_TASK REQUIREMENTS_
Scan the data below and copy each line where "left" occurs.

_EXERCISE INPUTS_

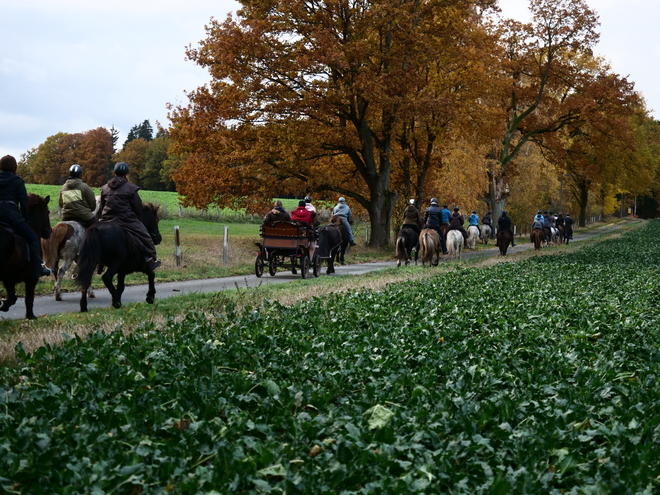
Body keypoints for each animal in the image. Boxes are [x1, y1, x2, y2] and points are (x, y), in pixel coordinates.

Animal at [0, 192, 52, 320]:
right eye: (48, 211)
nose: (49, 231)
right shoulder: (32, 278)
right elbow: (28, 298)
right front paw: (31, 316)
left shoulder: (8, 279)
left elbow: (12, 298)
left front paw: (4, 305)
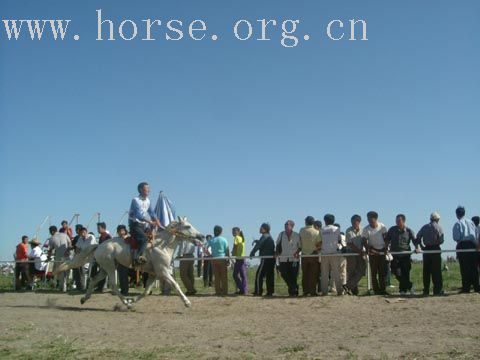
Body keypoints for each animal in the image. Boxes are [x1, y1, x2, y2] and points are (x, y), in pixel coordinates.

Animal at [54, 217, 204, 310]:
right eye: (188, 226)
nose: (201, 236)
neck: (162, 246)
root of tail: (99, 245)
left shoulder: (154, 274)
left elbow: (146, 291)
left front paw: (133, 301)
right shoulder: (163, 272)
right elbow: (175, 285)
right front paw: (187, 302)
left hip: (105, 268)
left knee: (93, 280)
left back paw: (84, 299)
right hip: (109, 267)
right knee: (114, 286)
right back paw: (125, 303)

_RESULT FOR THIS TASK_
left shoulder: (8, 279)
left elbow: (12, 298)
left front paw: (4, 305)
left shoulder: (154, 274)
left elbow: (146, 291)
left front paw: (133, 301)
left hip: (105, 268)
left knee: (93, 280)
left back paw: (84, 299)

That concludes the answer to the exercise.